**How to complete this task**
Please restate the following records word for word.

(Stored data entries)
· · · · ·
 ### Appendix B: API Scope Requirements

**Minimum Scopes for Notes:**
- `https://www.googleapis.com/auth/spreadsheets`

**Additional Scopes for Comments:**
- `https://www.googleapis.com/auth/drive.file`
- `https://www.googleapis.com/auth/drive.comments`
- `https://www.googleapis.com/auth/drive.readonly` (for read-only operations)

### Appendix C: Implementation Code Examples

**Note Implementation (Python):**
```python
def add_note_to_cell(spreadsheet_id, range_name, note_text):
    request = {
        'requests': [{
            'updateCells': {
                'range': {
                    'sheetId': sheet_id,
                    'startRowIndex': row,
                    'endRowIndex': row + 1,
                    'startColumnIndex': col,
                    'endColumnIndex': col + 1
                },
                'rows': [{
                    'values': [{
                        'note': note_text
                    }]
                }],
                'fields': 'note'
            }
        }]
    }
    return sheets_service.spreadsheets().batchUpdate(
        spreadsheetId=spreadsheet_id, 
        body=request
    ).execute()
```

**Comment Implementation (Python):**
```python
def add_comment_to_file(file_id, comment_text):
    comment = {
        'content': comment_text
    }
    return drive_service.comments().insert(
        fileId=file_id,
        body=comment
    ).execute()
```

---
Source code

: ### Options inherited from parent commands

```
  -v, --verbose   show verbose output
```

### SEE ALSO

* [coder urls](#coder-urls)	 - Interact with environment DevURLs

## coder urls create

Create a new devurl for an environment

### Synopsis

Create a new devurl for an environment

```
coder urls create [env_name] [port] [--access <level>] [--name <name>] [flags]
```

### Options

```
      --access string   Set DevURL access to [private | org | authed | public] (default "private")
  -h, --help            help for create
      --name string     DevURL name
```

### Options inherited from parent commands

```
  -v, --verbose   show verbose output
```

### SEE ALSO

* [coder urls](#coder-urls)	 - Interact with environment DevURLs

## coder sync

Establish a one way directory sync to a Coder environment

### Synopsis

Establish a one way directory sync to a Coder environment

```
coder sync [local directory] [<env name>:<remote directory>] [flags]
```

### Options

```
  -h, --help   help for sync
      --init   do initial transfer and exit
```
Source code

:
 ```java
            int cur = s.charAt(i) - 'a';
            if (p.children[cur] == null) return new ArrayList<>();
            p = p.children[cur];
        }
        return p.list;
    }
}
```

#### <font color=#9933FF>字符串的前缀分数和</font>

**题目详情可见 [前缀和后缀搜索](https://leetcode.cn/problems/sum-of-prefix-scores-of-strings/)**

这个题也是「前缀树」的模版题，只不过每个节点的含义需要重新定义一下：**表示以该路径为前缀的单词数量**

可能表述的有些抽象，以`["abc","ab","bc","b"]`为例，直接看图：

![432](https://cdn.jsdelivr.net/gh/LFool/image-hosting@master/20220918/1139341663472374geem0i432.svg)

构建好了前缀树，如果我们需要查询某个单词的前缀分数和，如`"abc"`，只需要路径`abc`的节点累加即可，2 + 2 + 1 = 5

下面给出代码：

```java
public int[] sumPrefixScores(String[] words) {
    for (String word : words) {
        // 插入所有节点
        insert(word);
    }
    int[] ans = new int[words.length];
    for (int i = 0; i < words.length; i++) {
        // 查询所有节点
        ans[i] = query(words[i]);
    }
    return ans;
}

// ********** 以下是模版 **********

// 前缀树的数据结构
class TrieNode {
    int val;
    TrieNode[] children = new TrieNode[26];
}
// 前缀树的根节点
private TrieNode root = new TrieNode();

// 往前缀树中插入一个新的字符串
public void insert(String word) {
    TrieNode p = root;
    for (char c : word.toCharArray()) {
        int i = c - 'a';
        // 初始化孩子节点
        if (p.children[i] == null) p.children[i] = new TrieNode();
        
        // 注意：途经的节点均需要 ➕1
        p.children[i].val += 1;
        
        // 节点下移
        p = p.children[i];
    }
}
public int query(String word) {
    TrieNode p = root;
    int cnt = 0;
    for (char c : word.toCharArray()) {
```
· · · · ·
**Output of the exercise**
 ### Appendix B: API Scope Requirements

**Minimum Scopes for Notes:**
- `https://www.googleapis.com/auth/spreadsheets`

**Additional Scopes for Comments:**
- `https://www.googleapis.com/auth/drive.file`
- `https://www.googleapis.com/auth/drive.comments`
- `https://www.googleapis.com/auth/drive.readonly` (for read-only operations)

### Appendix C: Implementation Code Examples

**Note Implementation (Python):**
```python
def add_note_to_cell(spreadsheet_id, range_name, note_text):
    request = {
        'requests': [{
            'updateCells': {
                'range': {
                    'sheetId': sheet_id,
                    'startRowIndex': row,
                    'endRowIndex': row + 1,
                    'startColumnIndex': col,
                    'endColumnIndex': col + 1
                },
                'rows': [{
                    'values': [{
                        'note': note_text
                    }]
                }],
                'fields': 'note'
            }
        }]
    }
    return sheets_service.spreadsheets().batchUpdate(
        spreadsheetId=spreadsheet_id, 
        body=request
    ).execute()
```

**Comment Implementation (Python):**
```python
def add_comment_to_file(file_id, comment_text):
    comment = {
        'content': comment_text
    }
    return drive_service.comments().insert(
        fileId=file_id,
        body=comment
    ).execute()
```

---
Source code

: ### Options inherited from parent commands

```
  -v, --verbose   show verbose output
```

### SEE ALSO

* [coder urls](#coder-urls)	 - Interact with environment DevURLs

## coder urls create

Create a new devurl for an environment

### Synopsis

Create a new devurl for an environment

```
coder urls create [env_name] [port] [--access <level>] [--name <name>] [flags]
```

### Options

```
      --access string   Set DevURL access to [private | org | authed | public] (default "private")
  -h, --help            help for create
      --name string     DevURL name
```

### Options inherited from parent commands

```
  -v, --verbose   show verbose output
```

### SEE ALSO

* [coder urls](#coder-urls)	 - Interact with environment DevURLs

## coder sync

Establish a one way directory sync to a Coder environment

### Synopsis

Establish a one way directory sync to a Coder environment

```
coder sync [local directory] [<env name>:<remote directory>] [flags]
```

### Options

```
  -h, --help   help for sync
      --init   do initial transfer and exit
```
Source code

:
 ```java
            int cur = s.charAt(i) - 'a';
            if (p.children[cur] == null) return new ArrayList<>();
            p = p.children[cur];
        }
        return p.list;
    }
}
```

#### <font color=#9933FF>字符串的前缀分数和</font>

**题目详情可见 [前缀和后缀搜索](https://leetcode.cn/problems/sum-of-prefix-scores-of-strings/)**

这个题也是「前缀树」的模版题，只不过每个节点的含义需要重新定义一下：**表示以该路径为前缀的单词数量**

可能表述的有些抽象，以`["abc","ab","bc","b"]`为例，直接看图：

![432](https://cdn.jsdelivr.net/gh/LFool/image-hosting@master/20220918/1139341663472374geem0i432.svg)

构建好了前缀树，如果我们需要查询某个单词的前缀分数和，如`"abc"`，只需要路径`abc`的节点累加即可，2 + 2 + 1 = 5

下面给出代码：

```java
public int[] sumPrefixScores(String[] words) {
    for (String word : words) {
        // 插入所有节点
        insert(word);
    }
    int[] ans = new int[words.length];
    for (int i = 0; i < words.length; i++) {
        // 查询所有节点
        ans[i] = query(words[i]);
    }
    return ans;
}

// ********** 以下是模版 **********

// 前缀树的数据结构
class TrieNode {
    int val;
    TrieNode[] children = new TrieNode[26];
}
// 前缀树的根节点
private TrieNode root = new TrieNode();

// 往前缀树中插入一个新的字符串
public void insert(String word) {
    TrieNode p = root;
    for (char c : word.toCharArray()) {
        int i = c - 'a';
        // 初始化孩子节点
        if (p.children[i] == null) p.children[i] = new TrieNode();
        
        // 注意：途经的节点均需要 ➕1
        p.children[i].val += 1;
        
        // 节点下移
        p = p.children[i];
    }
}
public int query(String word) {
    TrieNode p = root;
    int cnt = 0;
    for (char c : word.toCharArray()) {
```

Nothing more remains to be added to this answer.